McLaren heads into the middle phase of the season hopeful it has finally turned a corner with its pit stops and strategy in wake of Lewis Hamilton’s victory in Canada, operations director Simon Roberts has said today.

The team's attempts to capitalise on the MP4-27’s generally strong pace since Jenson Button’s season-opening victory in Australia had been hampered by repeated errors in pit stops in particular but a change to its processes and personnel since Spain have steadily improved the situation, with analysis on this website showing that, while McLaren’s fastest pit stop remained behind those of chief rivals’ Ferrari, Mercedes and Red Bull in Montreal, the difference between the quartet's respective times was a mere couple of tenths of a second.

Sporting director Sam Michael has targeted average stop times of 3s going forward and speaking with journalists in the latest Vodafone phone-in on Wednesday afternoon, Roberts said the team were now far more content with the situation. “We’re very conscious and we made changes to the way we do things. Obviously you can inadvertently increase level or risk or just get people slightly out of position. So the guys on the race team have done a huge amount of work all season really on trying to refine the pit-stop strategy and even the way we approach qualifying.

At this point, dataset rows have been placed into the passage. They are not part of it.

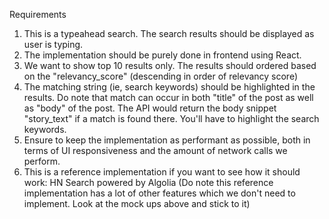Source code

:Requirements
1. This is a typeahead search. The search results should be displayed as user is typing.
2. The implementation should be purely done in frontend using React.
3. We want to show top 10 results only. The results should ordered based on the
"relevancy_score" (descending in order of relevancy score)
4. The matching string (ie, search keywords) should be highlighted in the results. Do note
that match can occur in both "title" of the post as well as "body" of the post. The API
would return the body snippet "story_text" if a match is found there. You'll have to
highlight the search keywords.
5. Ensure to keep the implementation as performant as possible, both in terms of UI
responsiveness and the amount of network calls we perform.
6. This is a reference implementation if you want to see how it should work: HN Search
powered by Algolia (Do note this reference implementation has a lot of other features
which we don't need to implement. Look at the mock ups above and stick to it)
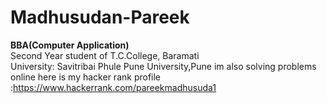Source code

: # Madhusudan-Pareek

**BBA(Computer Application)** <br>
Second Year student of T.C.College, Baramati<br>
University: Savitribai  Phule Pune University,Pune
im also solving problems online here is my hacker rank profile :https://www.hackerrank.com/pareekmadhusuda1
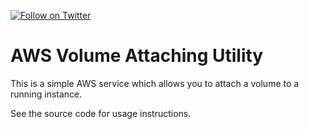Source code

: [![Follow on Twitter](https://img.shields.io/twitter/follow/websecurify.svg?logo=twitter)](https://twitter.com/websecurify)

# AWS Volume Attaching Utility

This is a simple AWS service which allows you to attach a volume to a running instance.

See the source code for usage instructions.
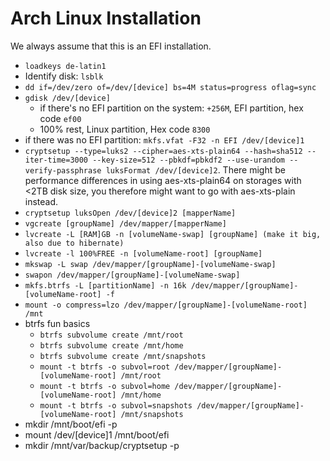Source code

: # Arch Linux Installation
We always assume that this is an EFI installation.

- `loadkeys de-latin1`
- Identify disk: `lsblk`
- `dd if=/dev/zero of=/dev/[device] bs=4M status=progress oflag=sync`
- `gdisk /dev/[device]`
  - if there's no EFI partition on the system: `+256M`, EFI partition, hex code `ef00`
  - 100% rest, Linux partition, Hex code `8300`
- if there was no EFI partition: `mkfs.vfat -F32 -n EFI /dev/[device]1`
- `cryptsetup --type=luks2 --cipher=aes-xts-plain64 --hash=sha512 --iter-time=3000 --key-size=512 --pbkdf=pbkdf2 --use-urandom --verify-passphrase luksFormat /dev/[device]2`. There might be performance differences in using aes-xts-plain64 on storages with <2TB disk size, you therefore might want to go with aes-xts-plain instead.
- `cryptsetup luksOpen /dev/[device]2 [mapperName]`
- `vgcreate [groupName] /dev/mapper/[mapperName]`
- `lvcreate -L [RAM]GB -n [volumeName-swap] [groupName] (make it big, also due to hibernate)`
- `lvcreate -l 100%FREE -n [volumeName-root] [groupName]`
- `mkswap -L swap /dev/mapper/[groupName]-[volumeName-swap]`
- `swapon /dev/mapper/[groupName]-[volumeName-swap]`
- `mkfs.btrfs -L [partitionName] -n 16k /dev/mapper/[groupName]-[volumeName-root] -f`
- `mount -o compress=lzo /dev/mapper/[groupName]-[volumeName-root] /mnt`
- btrfs fun basics
    - `btrfs subvolume create /mnt/root`
    - `btrfs subvolume create /mnt/home`
    - `btrfs subvolume create /mnt/snapshots`
    - `mount -t btrfs -o subvol=root /dev/mapper/[groupName]-[volumeName-root] /mnt/root`
    - `mount -t btrfs -o subvol=home /dev/mapper/[groupName]-[volumeName-root] /mnt/home`
    - `mount -t btrfs -o subvol=snapshots /dev/mapper/[groupName]-[volumeName-root] /mnt/snapshots`
- mkdir /mnt/boot/efi -p
- mount /dev/[device]1 /mnt/boot/efi
- mkdir /mnt/var/backup/cryptsetup -p

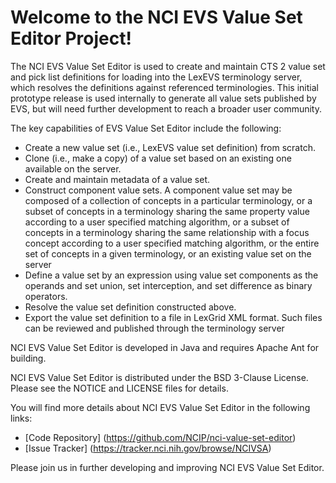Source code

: Welcome to the NCI EVS Value Set Editor Project!
==============================

The NCI EVS Value Set Editor is used to create and maintain CTS 2 value set and pick list definitions for
loading into the LexEVS terminology server, which resolves the definitions against referenced terminologies. 
This initial prototype release is used internally to generate all value sets published by EVS, but will need
further development to reach a broader user community.  

The key capabilities of EVS Value Set Editor include the following:
* Create a new value set (i.e., LexEVS value set definition) from scratch.
*	Clone (i.e., make a copy) of a value set based on an existing one available on the server.
*	Create and maintain metadata of a value set.
*	Construct component value sets. A component value set may be composed of a collection of concepts in a particular terminology, or a subset of concepts in a terminology sharing the same property value according to a user specified matching algorithm, or a subset of concepts in a terminology sharing the same relationship with a focus concept according to a user specified matching algorithm, or the entire set of concepts in a given terminology, or an existing value set on the server
*	Define a value set by an expression using value set components as the operands and set union, set interception, and set difference as binary operators.
*	Resolve the value set definition constructed above.
*	Export the value set definition to a file in LexGrid XML format.  Such files can be reviewed and published through the terminology server


NCI EVS Value Set Editor is developed in Java and requires Apache Ant for building.

NCI EVS Value Set Editor is distributed under the BSD 3-Clause License.
Please see the NOTICE and LICENSE files for details.

You will find more details about NCI EVS Value Set Editor in the following links:

 * [Code Repository] (https://github.com/NCIP/nci-value-set-editor)
 * [Issue Tracker] (https://tracker.nci.nih.gov/browse/NCIVSA) 
 
Please join us in further developing and improving NCI EVS Value Set Editor.

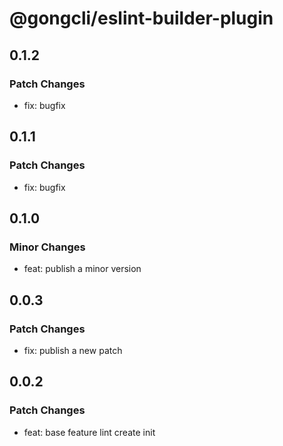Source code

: # @gongcli/eslint-builder-plugin

## 0.1.2

### Patch Changes

- fix: bugfix

## 0.1.1

### Patch Changes

- fix: bugfix

## 0.1.0

### Minor Changes

- feat: publish a minor version

## 0.0.3

### Patch Changes

- fix: publish a new patch

## 0.0.2

### Patch Changes

- feat: base feature lint create init
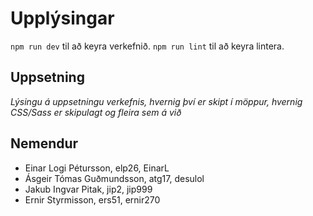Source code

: # Upplýsingar
`npm run dev` til að keyra verkefnið.
`npm run lint` til að keyra lintera.
## Uppsetning
*Lýsingu á uppsetningu verkefnis, hvernig því er skipt í möppur, hvernig CSS/Sass er skipulagt og fleira sem á við*
## Nemendur
* Einar Logi Pétursson, elp26, EinarL
* Ásgeir Tómas Guðmundsson, atg17, desulol
* Jakub Ingvar Pitak, jip2, jip999
* Ernir Styrmisson, ers51, ernir270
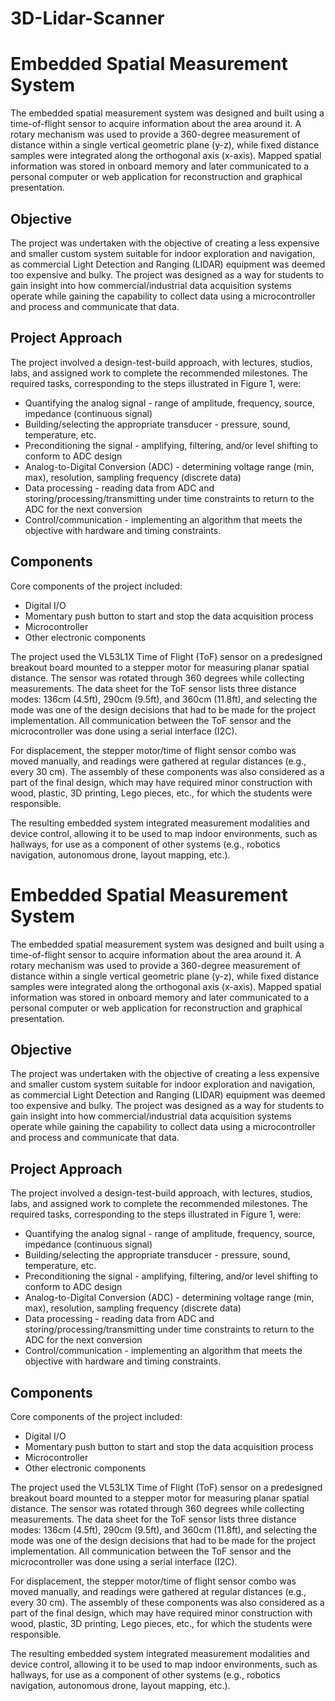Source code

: # 3D-Lidar-Scanner
# Embedded Spatial Measurement System

The embedded spatial measurement system was designed and built using a time-of-flight sensor to acquire information about the area around it. A rotary mechanism was used to provide a 360-degree measurement of distance within a single vertical geometric plane (y-z), while fixed distance samples were integrated along the orthogonal axis (x-axis). Mapped spatial information was stored in onboard memory and later communicated to a personal computer or web application for reconstruction and graphical presentation.

## Objective

The project was undertaken with the objective of creating a less expensive and smaller custom system suitable for indoor exploration and navigation, as commercial Light Detection and Ranging (LIDAR) equipment was deemed too expensive and bulky. The project was designed as a way for students to gain insight into how commercial/industrial data acquisition systems operate while gaining the capability to collect data using a microcontroller and process and communicate that data.

## Project Approach

The project involved a design-test-build approach, with lectures, studios, labs, and assigned work to complete the recommended milestones. The required tasks, corresponding to the steps illustrated in Figure 1, were:

- Quantifying the analog signal - range of amplitude, frequency, source, impedance (continuous signal)
- Building/selecting the appropriate transducer - pressure, sound, temperature, etc.
- Preconditioning the signal - amplifying, filtering, and/or level shifting to conform to ADC design
- Analog-to-Digital Conversion (ADC) - determining voltage range (min, max), resolution, sampling frequency (discrete data)
- Data processing - reading data from ADC and storing/processing/transmitting under time constraints to return to the ADC for the next conversion
- Control/communication - implementing an algorithm that meets the objective with hardware and timing constraints.

## Components

Core components of the project included:

- Digital I/O
- Momentary push button to start and stop the data acquisition process
- Microcontroller
- Other electronic components

The project used the VL53L1X Time of Flight (ToF) sensor on a predesigned breakout board mounted to a stepper motor for measuring planar spatial distance. The sensor was rotated through 360 degrees while collecting measurements. The data sheet for the ToF sensor lists three distance modes: 136cm (4.5ft), 290cm (9.5ft), and 360cm (11.8ft), and selecting the mode was one of the design decisions that had to be made for the project implementation. All communication between the ToF sensor and the microcontroller was done using a serial interface (I2C).

For displacement, the stepper motor/time of flight sensor combo was moved manually, and readings were gathered at regular distances (e.g., every 30 cm). The assembly of these components was also considered as a part of the final design, which may have required minor construction with wood, plastic, 3D printing, Lego pieces, etc., for which the students were responsible.

The resulting embedded system integrated measurement modalities and device control, allowing it to be used to map indoor environments, such as hallways, for use as a component of other systems (e.g., robotics navigation, autonomous drone, layout mapping, etc.).
# Embedded Spatial Measurement System

The embedded spatial measurement system was designed and built using a time-of-flight sensor to acquire information about the area around it. A rotary mechanism was used to provide a 360-degree measurement of distance within a single vertical geometric plane (y-z), while fixed distance samples were integrated along the orthogonal axis (x-axis). Mapped spatial information was stored in onboard memory and later communicated to a personal computer or web application for reconstruction and graphical presentation.

## Objective

The project was undertaken with the objective of creating a less expensive and smaller custom system suitable for indoor exploration and navigation, as commercial Light Detection and Ranging (LIDAR) equipment was deemed too expensive and bulky. The project was designed as a way for students to gain insight into how commercial/industrial data acquisition systems operate while gaining the capability to collect data using a microcontroller and process and communicate that data.

## Project Approach

The project involved a design-test-build approach, with lectures, studios, labs, and assigned work to complete the recommended milestones. The required tasks, corresponding to the steps illustrated in Figure 1, were:

- Quantifying the analog signal - range of amplitude, frequency, source, impedance (continuous signal)
- Building/selecting the appropriate transducer - pressure, sound, temperature, etc.
- Preconditioning the signal - amplifying, filtering, and/or level shifting to conform to ADC design
- Analog-to-Digital Conversion (ADC) - determining voltage range (min, max), resolution, sampling frequency (discrete data)
- Data processing - reading data from ADC and storing/processing/transmitting under time constraints to return to the ADC for the next conversion
- Control/communication - implementing an algorithm that meets the objective with hardware and timing constraints.

## Components

Core components of the project included:

- Digital I/O
- Momentary push button to start and stop the data acquisition process
- Microcontroller
- Other electronic components

The project used the VL53L1X Time of Flight (ToF) sensor on a predesigned breakout board mounted to a stepper motor for measuring planar spatial distance. The sensor was rotated through 360 degrees while collecting measurements. The data sheet for the ToF sensor lists three distance modes: 136cm (4.5ft), 290cm (9.5ft), and 360cm (11.8ft), and selecting the mode was one of the design decisions that had to be made for the project implementation. All communication between the ToF sensor and the microcontroller was done using a serial interface (I2C).

For displacement, the stepper motor/time of flight sensor combo was moved manually, and readings were gathered at regular distances (e.g., every 30 cm). The assembly of these components was also considered as a part of the final design, which may have required minor construction with wood, plastic, 3D printing, Lego pieces, etc., for which the students were responsible.

The resulting embedded system integrated measurement modalities and device control, allowing it to be used to map indoor environments, such as hallways, for use as a component of other systems (e.g., robotics navigation, autonomous drone, layout mapping, etc.).
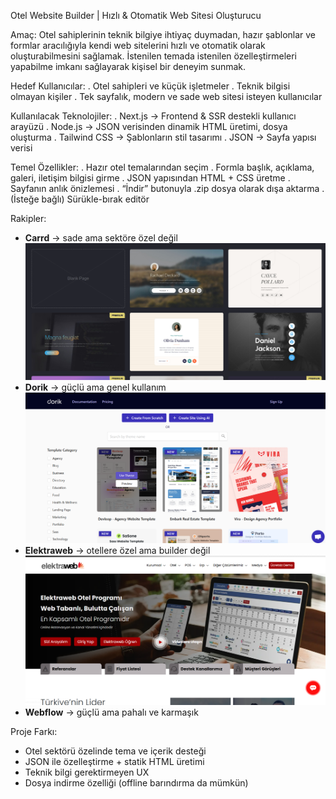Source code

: Otel Website Builder | Hızlı & Otomatik Web Sitesi Oluşturucu

 Amaç:
Otel sahiplerinin teknik bilgiye ihtiyaç duymadan, hazır şablonlar ve formlar aracılığıyla kendi web sitelerini hızlı ve otomatik olarak oluşturabilmesini sağlamak. İstenilen temada istenilen özelleştirmeleri yapabilme imkanı sağlayarak kişisel bir deneyim sunmak.

 Hedef Kullanıcılar:
. Otel sahipleri ve küçük işletmeler
. Teknik bilgisi olmayan kişiler
. Tek sayfalık, modern ve sade web sitesi isteyen kullanıcılar

 Kullanılacak Teknolojiler:
. Next.js → Frontend & SSR destekli kullanıcı arayüzü
. Node.js → JSON verisinden dinamik HTML üretimi, dosya oluşturma
. Tailwind CSS → Şablonların stil tasarımı
. JSON → Sayfa yapısı verisi


 Temel Özellikler:
. Hazır otel temalarından seçim
. Formla başlık, açıklama, galeri, iletişim bilgisi girme
. JSON yapısından HTML + CSS üretme
. Sayfanın anlık önizlemesi
. “İndir” butonuyla .zip dosya olarak dışa aktarma
. (İsteğe bağlı) Sürükle-bırak editör

 Rakipler:
- **Carrd** → sade ama sektöre özel değil
![alt text](image-3.png)
- **Dorik** → güçlü ama genel kullanım
![alt text](image-1.png)
- **Elektraweb** → otellere özel ama builder değil
![alt text](image-2.png)
- **Webflow** → güçlü ama pahalı ve karmaşık

 Proje Farkı:
- Otel sektörü özelinde tema ve içerik desteği
- JSON ile özelleştirme + statik HTML üretimi
- Teknik bilgi gerektirmeyen UX
- Dosya indirme özelliği (offline barındırma da mümkün)

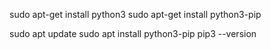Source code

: sudo apt-get install python3
sudo apt-get install python3-pip

sudo apt update
sudo apt install python3-pip
pip3 --version
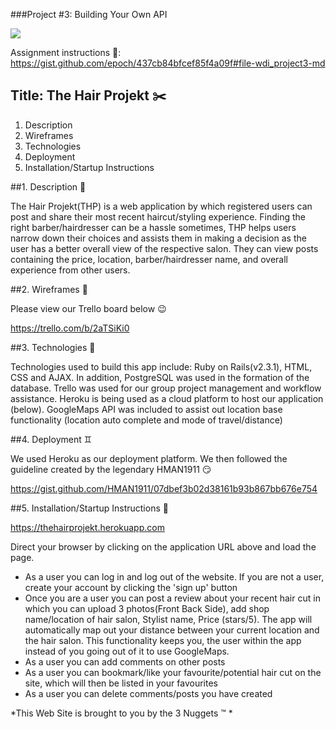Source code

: ###Project #3: Building Your Own API

![](http://i.imgur.com/j2uHG3x.gif)

Assignment instructions :page_facing_up::
https://gist.github.com/epoch/437cb84bfcef85f4a09f#file-wdi_project3-md

## Title: The Hair Projekt :scissors:

1.  Description
2.  Wireframes
3.  Technologies
4.  Deployment
5.  Installation/Startup Instructions


##1.  Description :page_with_curl:

The Hair Projekt(THP) is a web application by which registered users can post and share their most recent haircut/styling experience. Finding the right barber/hairdresser can be a hassle sometimes, THP helps users narrow down their choices and assists them in making a decision as the user has a better overall view of the respective salon. They can view posts containing the price, location, barber/hairdresser name, and overall experience from other users.

##2.  Wireframes :pencil:

Please view our Trello board below :wink:

https://trello.com/b/2aTSiKi0

##3.  Technologies :iphone:

Technologies used to build this app include: Ruby on Rails(v2.3.1), HTML, CSS and AJAX. In addition, PostgreSQL was used in the formation of the database. Trello was used for our group project management and workflow assistance. Heroku is being used as a cloud platform to host our application (below). GoogleMaps API was included to assist out location base functionality (location auto complete and mode of travel/distance)

##4. Deployment :gemini:

We used Heroku as our deployment platform. We then followed the guideline created by the legendary HMAN1911 :smirk:

https://gist.github.com/HMAN1911/07dbef3b02d38161b93b867bb676e754

##5.  Installation/Startup Instructions :book:

https://thehairprojekt.herokuapp.com

Direct your browser by clicking on the application URL above and load the page.

* As a user you can log in and log out of the website. If you are not a user, create your account by clicking the 'sign up' button
* Once you are a user you can post a review about your recent hair cut in which you can upload 3 photos(Front Back Side), add shop name/location of hair salon, Stylist name, Price (stars/5). The app will automatically map out your distance between your current location and the hair salon. This functionality keeps you, the user within the app instead of you going out of it to use GoogleMaps.
* As a user you can add comments on other posts
* As a user you can bookmark/like your favourite/potential hair cut on the site, which will then be listed in your favourites
* As a user you can delete comments/posts you have created




*This Web Site is brought to you by the 3 Nuggets :tm: *
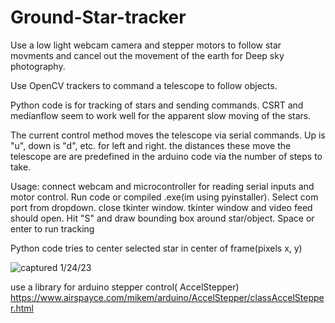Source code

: # Ground-Star-tracker
Use a low light webcam camera and stepper motors to follow star movments and cancel out the movement of the earth for Deep sky photography. 

Use OpenCV trackers to command a telescope to follow objects. 

Python code is for tracking of stars and sending commands. CSRT and medianflow seem to work well for the apparent slow moving of the stars.

The current control method moves the telescope via serial commands. Up is "u", down is "d", etc. for left and right. the distances these move the telescope are are predefined in the arduino code via the number of steps to take. 

Usage: connect webcam and microcontroller for reading serial inputs and motor control. 
Run code or compiled .exe(im using pyinstaller). 
Select com port from dropdown. 
close tkinter window. 
tkinter window and video feed should open. 
Hit "S" and draw bounding box around star/object. Space or enter to run tracking  

Python code tries to center selected star in center of frame(pixels x, y) 

 ![captured 1/24/23](https://user-images.githubusercontent.com/33559754/214767967-a20d18a1-c12f-4a5a-ac38-775e32d15f9e.jpg)

use a library for arduino stepper control( AccelStepper) https://www.airspayce.com/mikem/arduino/AccelStepper/classAccelStepper.html
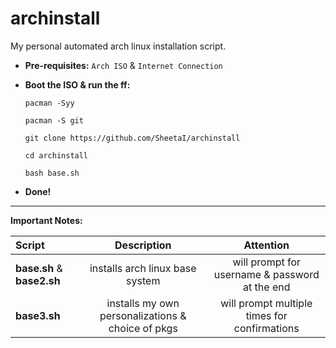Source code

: # archinstall
My personal automated arch linux installation script.

 - **Pre-requisites:**
`Arch ISO` & `Internet Connection`

 - **Boot the ISO & run the ff:**

    `pacman -Syy`

    `pacman -S git`

    `git clone https://github.com/SheetaI/archinstall`

    `cd archinstall`

    `bash base.sh`

 - **Done!**
 ---
**Important Notes:** 

Script | Description | Attention |
:-- | :--: | :--: |
**base.sh** & **base2.sh** | installs arch linux base system | will prompt for username & password at the end |
**base3.sh** | installs my own personalizations & choice of pkgs | will prompt multiple times for confirmations |
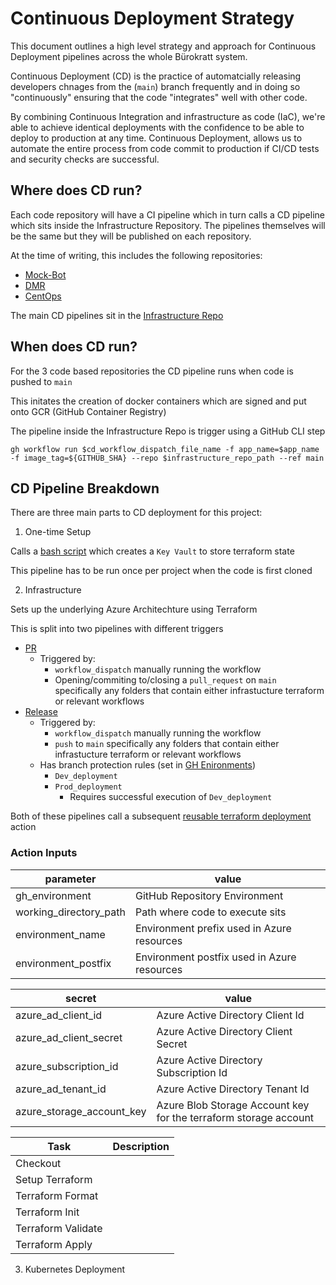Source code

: # Continuous Deployment Strategy

This document outlines a high level strategy and approach for Continuous Deployment pipelines across the whole Bürokratt system.

Continuous Deployment (CD) is the practice of automatcially releasing developers chnages from the (`main`) branch frequently and in doing so "continuously" ensuring that the code "integrates" well with other code. 

By combining Continuous Integration and infrastructure as code (IaC), we're able to achieve identical deployments with the confidence to be able to deploy to production at any time. Continuous Deployment, allows us to automate the entire process from code commit to production if CI/CD tests and security checks are successful.

## Where does CD run?

Each code repository will have a CI pipeline which in turn calls a CD pipeline which sits inside the Infrastructure Repository. The pipelines themselves will be the same but they will be published on each repository.

At the time of writing, this includes the following repositories:

- [Mock-Bot](https://github.com/buerokratt/Mock-Bot/tree/main/.github/workflows/ci-build-publish-main.yml)
- [DMR](https://github.com/buerokratt/DMR/blob/main/.github/workflows/ci-build-publish-main.yml)
- [CentOps](https://github.com/buerokratt/CentOps/blob/main/.github/workflows/build-publish-main.yml)

The main CD pipelines sit in the [Infrastructure Repo](https://github.com/buerokratt/Infrastructure/tree/main/.github/workflows)

## When does CD run?

For the 3 code based repositories the CD pipeline runs when code is pushed to `main`

This initates the creation of docker containers which are signed and put onto GCR (GitHub Container Registry)

The pipeline inside the Infrastructure Repo is trigger using a GitHub CLI step 

`gh workflow run $cd_workflow_dispatch_file_name -f app_name=$app_name -f image_tag=${GITHUB_SHA} --repo $infrastructure_repo_path --ref main`


## CD Pipeline Breakdown

There are three main parts to CD deployment for this project:

1. One-time Setup

Calls a [bash script](https://github.com/buerokratt/Infrastructure/blob/main/scripts/setup-project-prereqs.sh) which creates a `Key Vault` to store terraform state

This pipeline has to be run once per project when the code is first cloned 

2. Infrastructure

Sets up the underlying Azure Architechture using Terraform

This is split into two pipelines with different triggers
  * [PR](https://github.com/buerokratt/Infrastructure/blob/main/.github/workflows/cd-infrastructure-pr.yml)
    - Triggered by:
        - `workflow_dispatch` manually running the workflow
        - Opening/commiting to/closing a `pull_request` on `main` specifically any folders that contain either infrastucture terraform or relevant workflows
  * [Release](https://github.com/buerokratt/Infrastructure/blob/main/.github/workflows/cd-infrastructure-release.yml)
    - Triggered by:
        - `workflow_dispatch` manually running the workflow
        - `push` to `main` specifically any folders that contain either infrastucture terraform or relevant workflows
    - Has branch protection rules (set in [GH Enironments](https://github.com/buerokratt/Infrastructure/settings/environments/525828854/edit))
        * `Dev_deployment`
        * `Prod_deployment`
            * Requires successful execution of `Dev_deployment`

Both of these pipelines call a subsequent [reusable terraform deployment](https://github.com/buerokratt/Infrastructure/blob/main/.github/workflows/reusable-terraform-deployment.yml) action

### Action Inputs

| parameter              | value                                       |
|------------------------|---------------------------------------------|
| gh_environment         | GitHub Repository Environment               |
| working_directory_path | Path where code to execute sits             |
| environment_name       | Environment prefix used in Azure resources  |
| environment_postfix    | Environment postfix used in Azure resources |

| secret                    | value                                                            |
|---------------------------|------------------------------------------------------------------|
| azure_ad_client_id        | Azure Active Directory Client Id                                 |
| azure_ad_client_secret    | Azure Active Directory Client Secret                             |
| azure_subscription_id     | Azure Active Directory Subscription Id                           |
| azure_ad_tenant_id        | Azure Active Directory Tenant Id                                 |
| azure_storage_account_key | Azure Blob Storage Account key for the terraform storage account |

| Task               | Description |
|--------------------|-------------|
| Checkout           |             |
| Setup Terraform    |             |
| Terraform Format   |             |
| Terraform Init     |             |
| Terraform Validate |             |
| Terraform Apply    |             |

3. Kubernetes Deployment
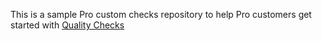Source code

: This is a sample Pro custom checks repository to help Pro customers get started with [Quality Checks](https://www.liquibase.com/quality-checks)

“So I think we were fairly pleased in Canada. Hopefully that’s turned the corner. We’re not planning anything different going forward. So no big changes but hopefully we can just consolidate on what we’ve been doing and keep it in the sweet spot.”

While McLaren’s execution of Lewis Hamilton’s Canada win was all-but error-free, a sticky right-rear wheel nut at the key second stop aside, the team’s overriding concern ahead of this weekend’s return to action has been trying to establish what has sent Jenson Button’s form so badly awry in recent races, a slump which culminated in the 2009 world champion’s worst race finish for four years last time out.

Roberts said that analysis back at the factory had shown there to be no fundamental differences between Hamilton’s race-winning MP4-27 and the one Button struggled so badly with, and instead pointed to “subtleties” with Button's car that he was optimistic wouldn't prove too difficult for the team to correct.

“We’re pretty sure at the moment that there was nothing untoward with Jenson’s car and actually nothing fundamentally wrong with the set-up,” Roberts explained. “But in the subtlety of these cars as they are at the moment there are differences and going into Valencia I think we’re quite optimistic that having identified that we can have a slightly different way of getting Jenson’s car under him for the qualifying and for the race.

He added: “This isn’t big stuff like fundamentally running a different aero balance or anything like this. This is absolutely down buried in the detail. We think we’re a step nearer to understanding it all, whether we’ve got it cracked it only time will tell. But a painful and interesting learning exercise for us.”